How does CO2 supply shape the biofilm microenvironment in denitrifying H2-based membrane biofilm reactor: A modeling study

Abstract

CO2 supply to a hydrogen-based membrane biofilm reactor (H2-based MBfR) is an imperative approach for maintaining its performance. The supply modes (via bulk liquid or membrane) and dosages of CO2 can largely determine the efficiency of H2-based MBfR, but their effects on the biofilm microenvironment remain unclear. To bridge this knowledge gap, a denitrifying H2-based MBfR equipped with an in-situ pH microsensor was constructed, and an expanded model was developed by incorporating the modified denitrification kinetic algorithm, based on the measured pH gradients in the biofilm.
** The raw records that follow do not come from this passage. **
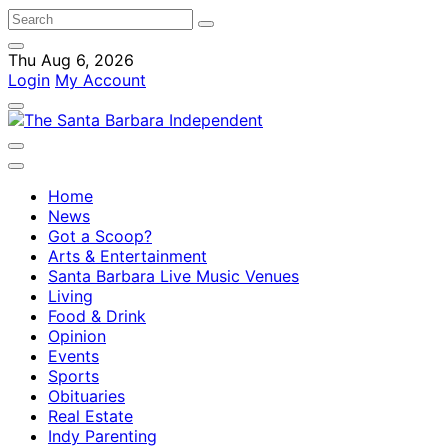
Thu Aug 6, 2026
Login
My Account
Home
News
Got a Scoop?
Arts & Entertainment
Santa Barbara Live Music Venues
Living
Food & Drink
Opinion
Events
Sports
Obituaries
Real Estate
Indy Parenting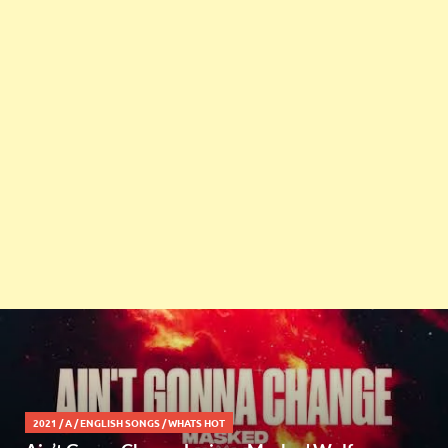
2021
/
A
/
ENGLISH SONGS
/
WHATS HOT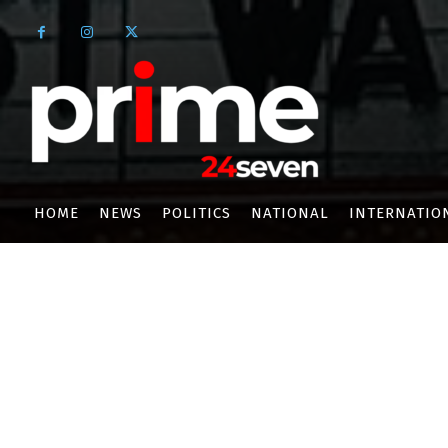
HOME
NEWS
POLITICS
NATIONAL
INTERNATIO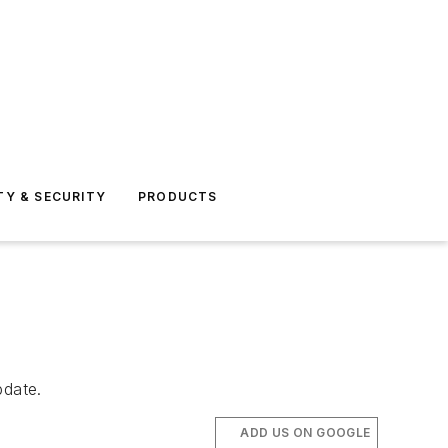
TY & SECURITY
PRODUCTS
pdate.
ADD US ON GOOGLE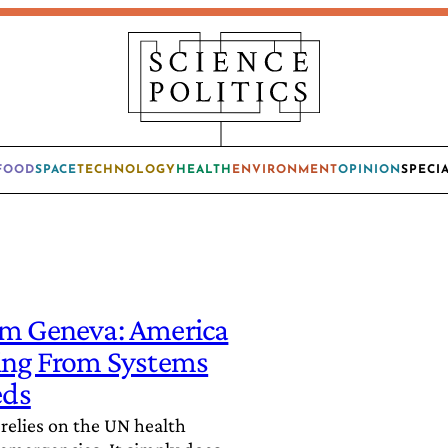
FOOD
SPACE
TECHNOLOGY
HEALTH
ENVIRONMENT
OPINION
SPECI
om Geneva: America
ting From Systems
eds
 relies on the UN health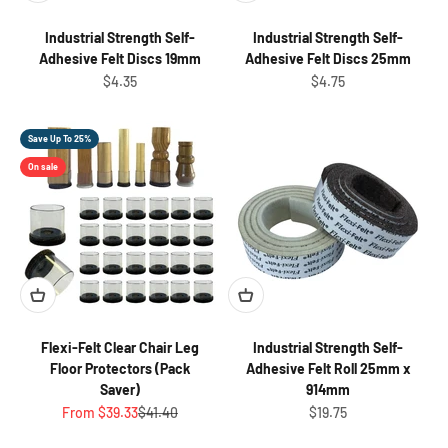
Industrial Strength Self-
Industrial Strength Self-
Adhesive Felt Discs 19mm
Adhesive Felt Discs 25mm
Sale price
Sale price
$4.35
$4.75
Save Up To 25%
On sale
Flexi-Felt Clear Chair Leg
Industrial Strength Self-
Floor Protectors (Pack
Adhesive Felt Roll 25mm x
Saver)
914mm
Sale price
Regular price
Sale price
From $39.33
$41.40
$19.75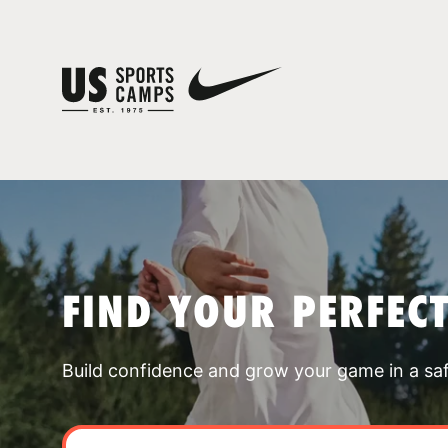
FIND YOUR PERFEC
Build confidence and grow your game in a sa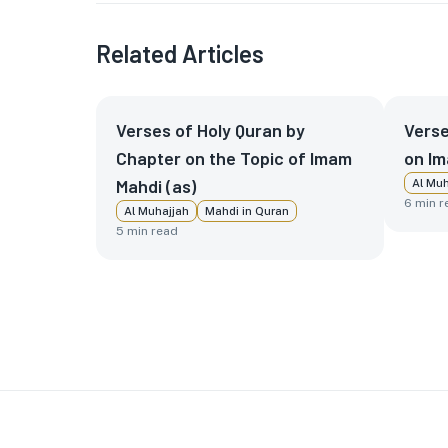
Related Articles
Verses of Holy Quran by
Verse
Chapter on the Topic of Imam
on Im
Mahdi (as)
Al Muh
6
min r
Al Muhajjah
Mahdi in Quran
5
min read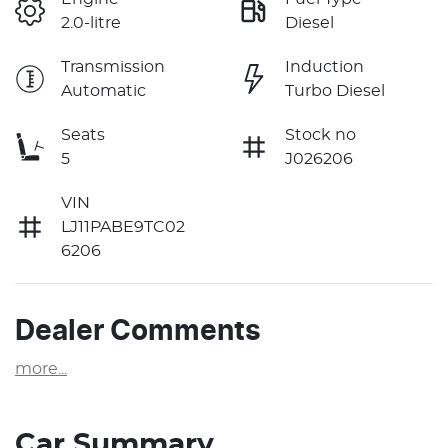
2.0-litre
Diesel
Transmission
Induction
Automatic
Turbo Diesel
Seats
Stock no
5
J026206
VIN
LJ11PABE9TC02
6206
Dealer Comments
more
...
Car Summary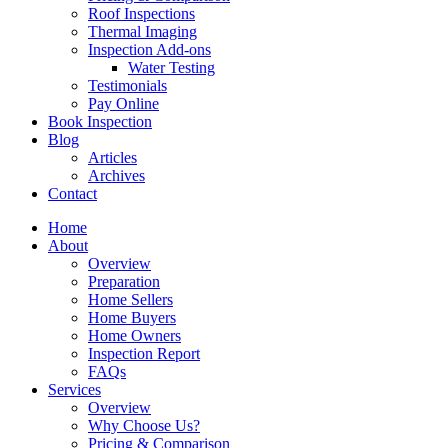
Roof Inspections
Thermal Imaging
Inspection Add-ons
Water Testing
Testimonials
Pay Online
Book Inspection
Blog
Articles
Archives
Contact
Home
About
Overview
Preparation
Home Sellers
Home Buyers
Home Owners
Inspection Report
FAQs
Services
Overview
Why Choose Us?
Pricing & Comparison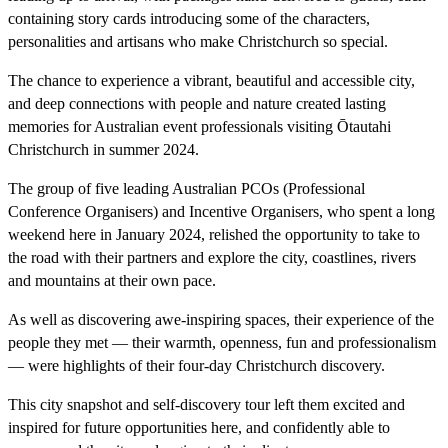
containing story cards introducing some of the characters,
personalities and artisans who make Christchurch so special.
The chance to experience a vibrant, beautiful and accessible city,
and deep connections with people and nature created lasting
memories for Australian event professionals visiting Ōtautahi
Christchurch in summer 2024.
The group of five leading Australian PCOs (Professional
Conference Organisers) and Incentive Organisers, who spent a long
weekend here in January 2024, relished the opportunity to take to
the road with their partners and explore the city, coastlines, rivers
and mountains at their own pace.
As well as discovering awe-inspiring spaces, their experience of the
people they met — their warmth, openness, fun and professionalism
— were highlights of their four-day Christchurch discovery.
This city snapshot and self-discovery tour left them excited and
inspired for future opportunities here, and confidently able to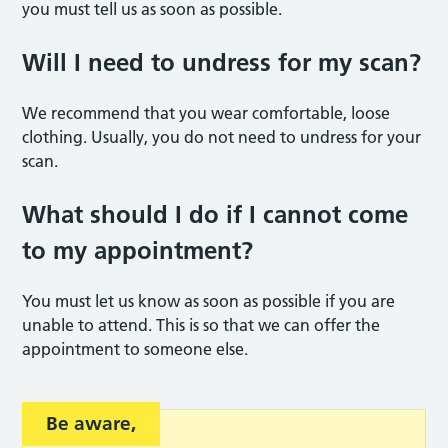
you must tell us as soon as possible.
Will I need to undress for my sca
n?
We recommend that you wear comfortable, loose
clothing. Usually, you do not need to undress for your
scan.
What should I do if I cannot come
to my appointmen
t?
You must let us know as soon as possible if you are
unable to attend. This is so that we can offer the
appointment to someone else.
Be aware
,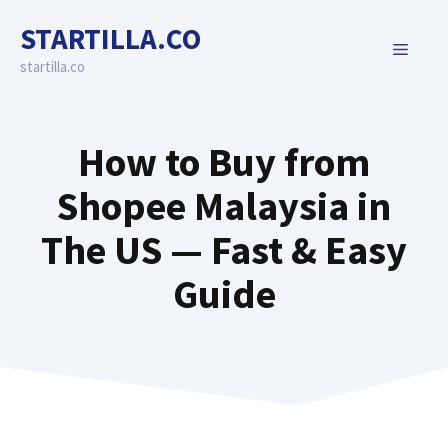
Skip
STARTILLA.CO
to
MENU
content
startilla.co
How to Buy from
Shopee Malaysia in
The US — Fast & Easy
Guide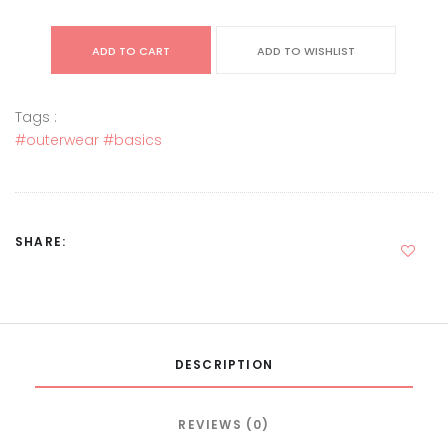
ADD TO CART
ADD TO WISHLIST
Tags :
#outerwear
#basics
SHARE:
DESCRIPTION
REVIEWS (0)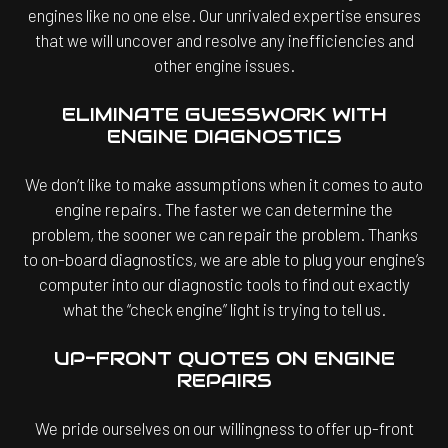
engines like no one else. Our unrivaled expertise ensures
that we will uncover and resolve any inefficiencies and
other engine issues.
ELIMINATE GUESSWORK WITH
ENGINE DIAGNOSTICS
We don’t like to make assumptions when it comes to auto
engine repairs. The faster we can determine the
problem, the sooner we can repair the problem. Thanks
to on-board diagnostics, we are able to plug your engine’s
computer into our diagnostic tools to find out exactly
what the “check engine” light is trying to tell us.
UP-FRONT QUOTES ON ENGINE
REPAIRS
We pride ourselves on our willingness to offer up-front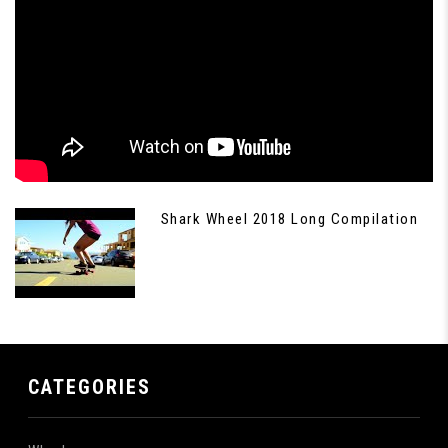
Shark Wheel 2018 Long Compilation
CATEGORIES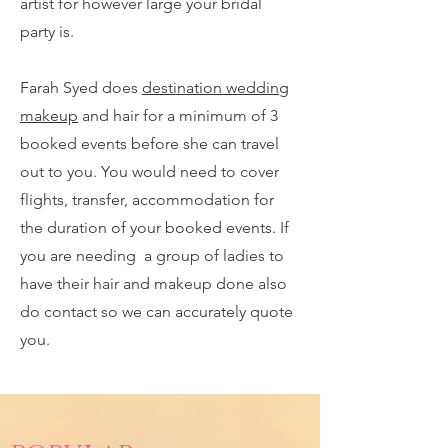
artist for however large your bridal
party is.
Farah Syed does
destination wedding
makeup
and hair for a minimum of 3
booked events before she can travel
out to you. You would need to cover
flights, transfer, accommodation for
the duration of your booked events. If
you are needing a group of ladies to
have their hair and makeup done also
do contact so we can accurately quote
you.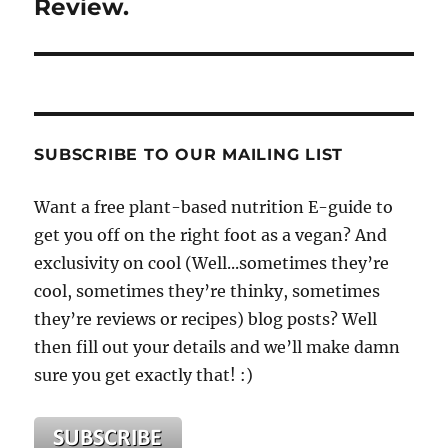
Review.
SUBSCRIBE TO OUR MAILING LIST
Want a free plant-based nutrition E-guide to
get you off on the right foot as a vegan? And
exclusivity on cool (Well...sometimes they’re
cool, sometimes they’re thinky, sometimes
they’re reviews or recipes) blog posts? Well
then fill out your details and we’ll make damn
sure you get exactly that! :)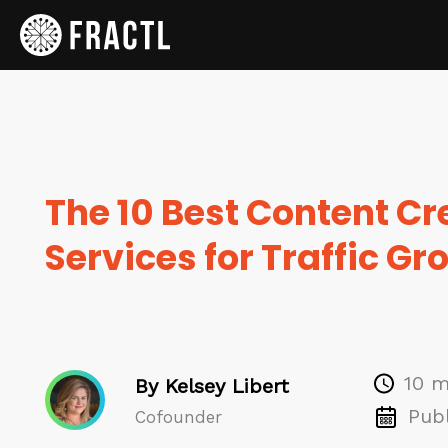
The 10 Best Content Cr
Services for Traffic Gr
10 m
By Kelsey Libert
Publ
Cofounder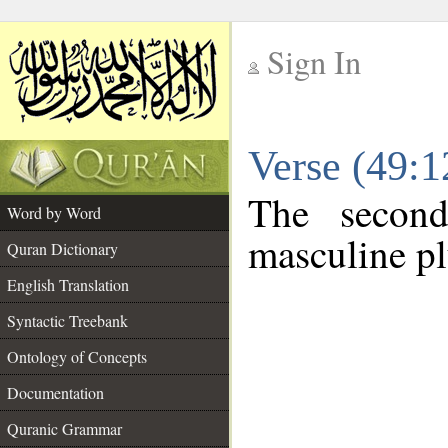
Sign In
__
Verse (49:
__
The second
Word by Word
masculine pl
Quran Dictionary
English Translation
Syntactic Treebank
Ontology of Concepts
Documentation
Quranic Grammar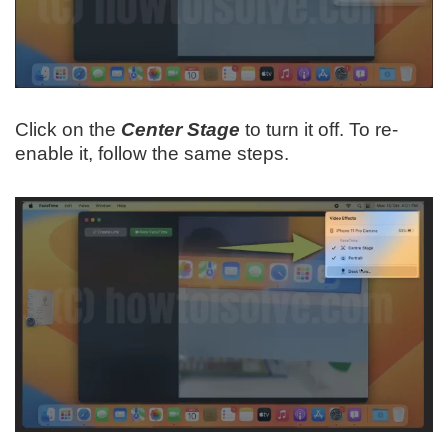
Click on the
Center Stage
to turn it off. To re-
enable it, follow the same steps.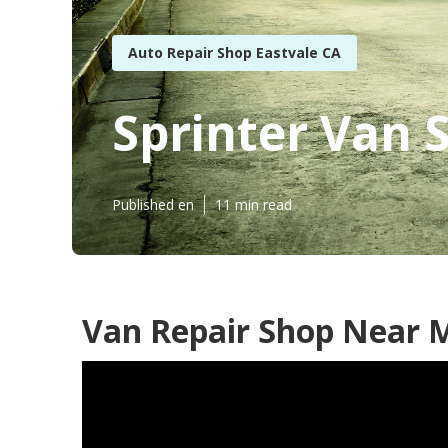
Auto Repair Shop Eastvale CA
Sprinter Van 
Published en
11 min read
Van Repair Shop Near M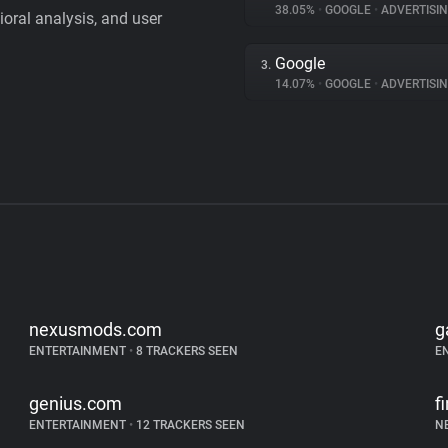
38.05%
•
GOOGLE
•
ADVERTISI
vioral analysis, and user
Google
3.
14.07%
•
GOOGLE
•
ADVERTISI
nexusmods.com
g
ENTERTAINMENT
•
8 TRACKERS SEEN
E
genius.com
f
ENTERTAINMENT
•
12 TRACKERS SEEN
N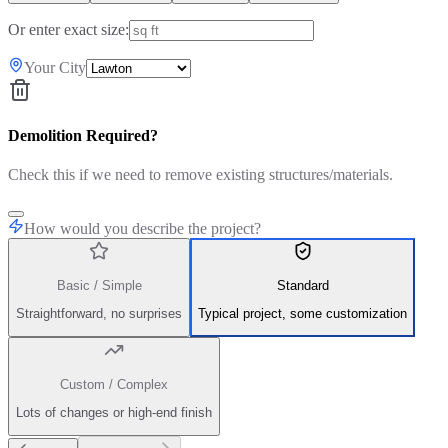
Or enter exact size:
Your City
Demolition Required?
Check this if we need to remove existing structures/materials.
How would you describe the project?
Basic / Simple
Standard
Straightforward, no surprises
Typical project, some customization
Custom / Complex
Lots of changes or high-end finish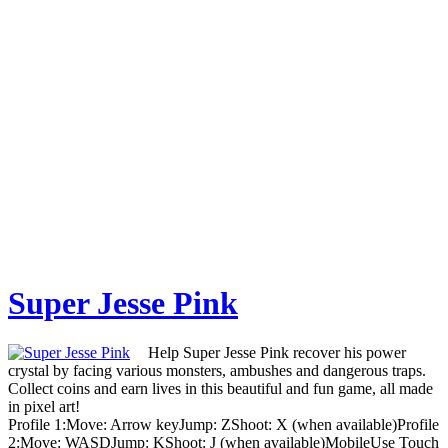
Super Jesse Pink
Help Super Jesse Pink recover his power
crystal by facing various monsters, ambushes and dangerous traps.
Collect coins and earn lives in this beautiful and fun game, all made
in pixel art!
Profile 1:Move: Arrow keyJump: ZShoot: X (when available)Profile
2:Move: WASDJump: KShoot: J (when available)MobileUse Touch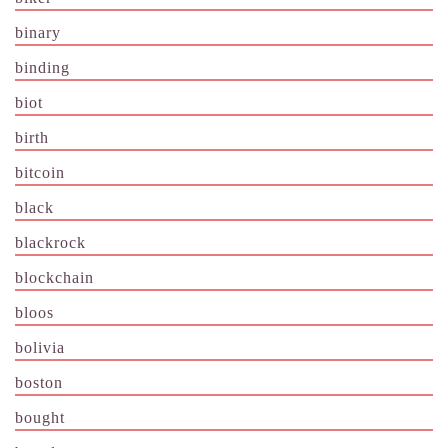
binary
binding
biot
birth
bitcoin
black
blackrock
blockchain
bloos
bolivia
boston
bought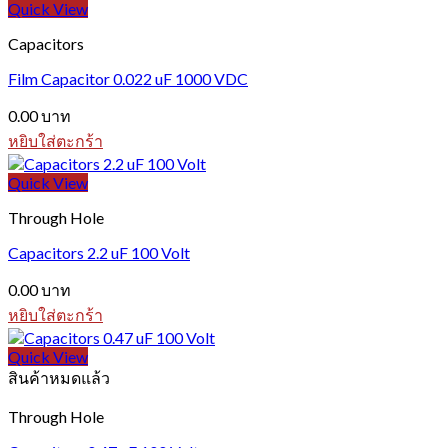
Quick View
Capacitors
Film Capacitor 0.022 uF 1000 VDC
0.00
บาท
หยิบใส่ตะกร้า
Quick View
Through Hole
Capacitors 2.2 uF 100 Volt
0.00
บาท
หยิบใส่ตะกร้า
Quick View
สินค้าหมดแล้ว
Through Hole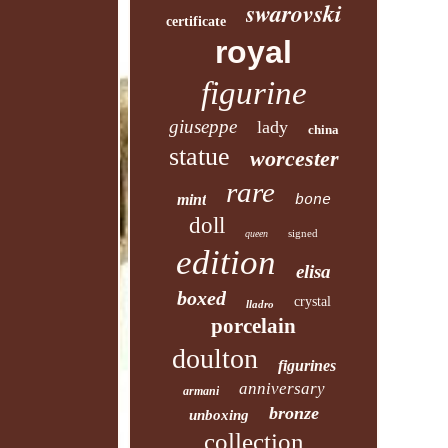
swarovski
certificate
royal
figurine
giuseppe
lady
china
statue
worcester
rare
mint
bone
doll
signed
queen
edition
elisa
boxed
crystal
lladro
porcelain
doulton
figurines
anniversary
armani
bronze
unboxing
collection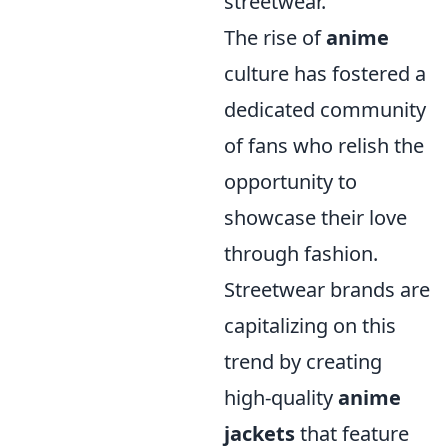
streetwear.
The rise of
anime
culture has fostered a
dedicated community
of fans who relish the
opportunity to
showcase their love
through fashion.
Streetwear brands are
capitalizing on this
trend by creating
high-quality
anime
jackets
that feature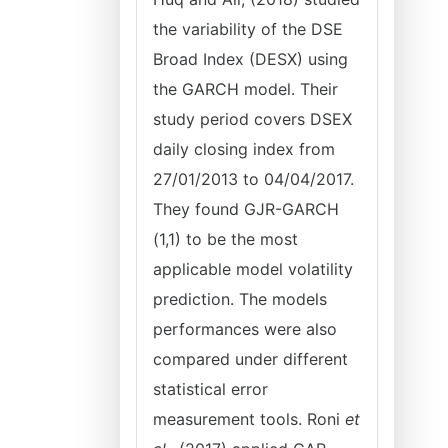
the variability of the DSE
Broad Index (DESX) using
the GARCH model. Their
study period covers DSEX
daily closing index from
27/01/2013 to 04/04/2017.
They found GJR-GARCH
(1,1) to be the most
applicable model volatility
prediction. The models
performances were also
compared under different
statistical error
measurement tools. Roni
et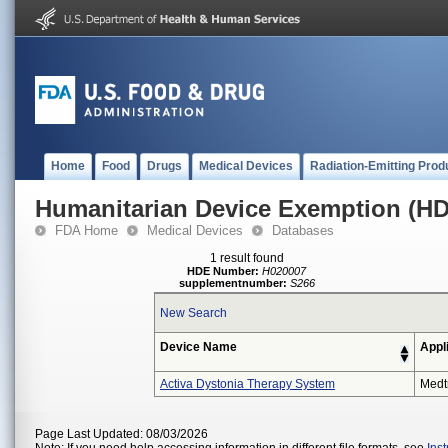
Home
Food
Drugs
Medical Devices
Radiation-Emitting Prod
Humanitarian Device Exemption (H
FDA Home
Medical Devices
Databases
1 result found
HDE Number:
H020007
supplementnumber:
S266
New Search
Device Name
Appl
Activa Dystonia Therapy System
Medt
Page Last Updated: 08/03/2026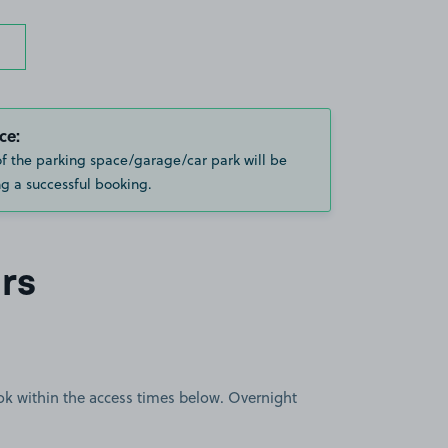
ce:
of the parking space/garage/car park will be
g a successful booking.
rs
book within the access times below. Overnight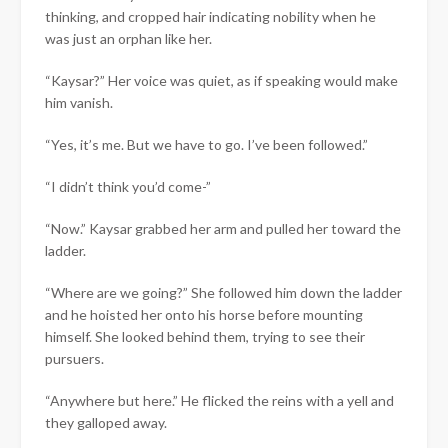
thinking, and cropped hair indicating nobility when he
was just an orphan like her.
“Kaysar?” Her voice was quiet, as if speaking would make
him vanish.
“Yes, it’s me. But we have to go. I’ve been followed.”
“I didn’t think you’d come-”
“Now.” Kaysar grabbed her arm and pulled her toward the
ladder.
“Where are we going?” She followed him down the ladder
and he hoisted her onto his horse before mounting
himself. She looked behind them, trying to see their
pursuers.
“Anywhere but here.” He flicked the reins with a yell and
they galloped away.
Results showed that the greatest NO3− removal was achieved at an influent CO2 concentration of 50 mg/L and a CO2 fraction of 20 %. The carbon source constituted a decisive factor, limiting the denitrification activity in the inner and outer layers of the biofilm when CO2 was supplied below the optimum dosage (50 mg/L or 20 %) via bulk liquid and membrane, respectively. Increasing the CO2 dosage to 100 mg/L or 30 % enabled the sufficient carbon source, but led to low-pH inhibition in the entire biofilm. The outcomes of this research provided mechanistic insights into the denitrification behaviors of H2-based MBfR, and the developed model could help devise CO2 supply strategies for the management of the reactor.